Though shy, John showed in rapid time that he was a natural born trader, not in the charts and research approach to trading, but as what was known as a “visceral trader” with the kind of great instincts that would bring both he and those who allowed him to invest their money great wealth and success.

By 1954, “Big John” was a managing partner with the brokerage house of Uhlmann & Latshaw, which merged with E.F. Hutton and Company, making John the youngest partner in Hutton’s history.

He rose to great heights at E.F. Hutton to become Executive Vice President, managing director, member of the executive committee, and director of E.F. Hutton Inc., the E.F. Hutton Group, and E.F. Hutton International.

His opinions on the stock market were regularly quoted in Business Week, Time magazine, and the New York Times.

At a time in his life when most men would have retired, he became Chairman of the Board and Chief Executive Officer of B.C. Christopher and Company, and then left to start his own company Latshaw Enterprises, Inc., which included Latshaw Tools, Wescon Products Company, Anderson & Forrester, Coast Wire & Plastic Tech, Inc., and MC Electronics.

A true visionary, he worked with his friend Lamar Hunt to bring the unknown sport of soccer to America, forming the North America Soccer League. Latshaw’s team, the Kansas City Spurs, won the first championship.

He formed a coalition with other civic leaders to bring cable television to Kansas City, creating the fifth largest cable company in the U.S., American Cablevision.

His interests also extended to politics, which started when President Harry Truman, a friend of his uncle, befriended him. Although he was a lifelong Democrat, he ran the Re-elect Nixon campaign for Missouri and Kansas in 1972 and was National Chairman of Democrats for Ford.

He was appointed His Majesties’ Royal Thai Consul to the United States by His Majesty the King of Thailand.

The list of boards and commissions he chaired or served as a member in his obituary is one page long, single spaced.

Almost every Kansas City organization one could name, from Starlight Theatre to the Kansas City Zoo or The American Royal to the University of Missouri-Kansas City, listed John Latshaw as a member.

Fortunately for Westminster College, our school was one of the many organizations John Latshaw loved and supported. He served on the Westminster Board of Trustees from 1981-1996 and was made a Lifetime Trustee in 1996.     

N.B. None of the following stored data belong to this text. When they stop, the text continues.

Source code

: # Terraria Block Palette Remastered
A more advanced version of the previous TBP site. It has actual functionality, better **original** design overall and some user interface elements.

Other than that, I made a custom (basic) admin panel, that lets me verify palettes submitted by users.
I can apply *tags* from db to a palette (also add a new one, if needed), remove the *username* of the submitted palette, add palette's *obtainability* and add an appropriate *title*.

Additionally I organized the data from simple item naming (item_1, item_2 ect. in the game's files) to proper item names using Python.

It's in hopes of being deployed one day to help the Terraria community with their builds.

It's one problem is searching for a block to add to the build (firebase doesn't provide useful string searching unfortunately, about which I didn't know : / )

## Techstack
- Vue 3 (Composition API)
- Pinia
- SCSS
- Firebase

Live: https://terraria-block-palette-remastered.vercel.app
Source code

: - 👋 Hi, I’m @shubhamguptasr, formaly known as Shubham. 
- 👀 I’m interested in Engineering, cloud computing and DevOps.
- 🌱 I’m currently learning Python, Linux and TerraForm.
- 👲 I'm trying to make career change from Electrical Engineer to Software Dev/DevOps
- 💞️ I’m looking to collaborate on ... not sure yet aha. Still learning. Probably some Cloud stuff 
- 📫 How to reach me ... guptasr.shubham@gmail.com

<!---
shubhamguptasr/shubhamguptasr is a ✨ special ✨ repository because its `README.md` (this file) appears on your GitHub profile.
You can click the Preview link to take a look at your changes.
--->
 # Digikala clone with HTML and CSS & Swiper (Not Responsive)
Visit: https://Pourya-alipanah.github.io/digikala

But in spite of all John Latshaw’s success and accomplishments, his life was marked by an unbearable tragedy: the loss of his 16-year-old son, Henry John Latshaw III.

Young Latshaw was driving his truck on bluff roads south of the Kansas River one night when the left front tire slipped over the edge, causing the truck to flip and roll over on the young man.

A companion who was unharmed ran five miles through city streets, over highways, and through backyards to a Kansas City police station to find help after being unable to flag down any passing cars.

Sadly, nothing could be done to save the young man.

Years after the tragedy, when the “Breakthrough” sculpture project was conceived in 1989 to commemorate the end of the Cold War in memory of the British statesman who had coined the phrase in his famous Westminster speech, John saw the opportunity to honor his late son.

He became a leading supporter and benefactor of the project, and thus Latshaw Plaza was named for his son.     

On November 9, 1990, when “Breakthrough” was dedicated, along with the list of impressive dignitaries such as former President Ronald Reagan, Edwina Sandys, Missouri Governor John Ashcroft, and the German Minister Plenipotentiary Fritjof von Nordenskjoeld who were present, John Latshaw was proudly there as well.

A fellow Board of Trustees member at the time, J. Peter Gattermeir ’62 FIJI from Kansas City, Missouri, recalls John saying about President Reagan’s speech as the two were disrobing from the ceremony that day: “That speech will go down in history as one of the great speeches of all times.”

John Latshaw passed away in his second home in Naples, Florida, on July 18, 2010, and although he was well known around the world, he never forgot his beloved Kansas City, nor the causes he supported so passionately there or the beautiful campus space he made possible at Westminster—Latshaw Plaza.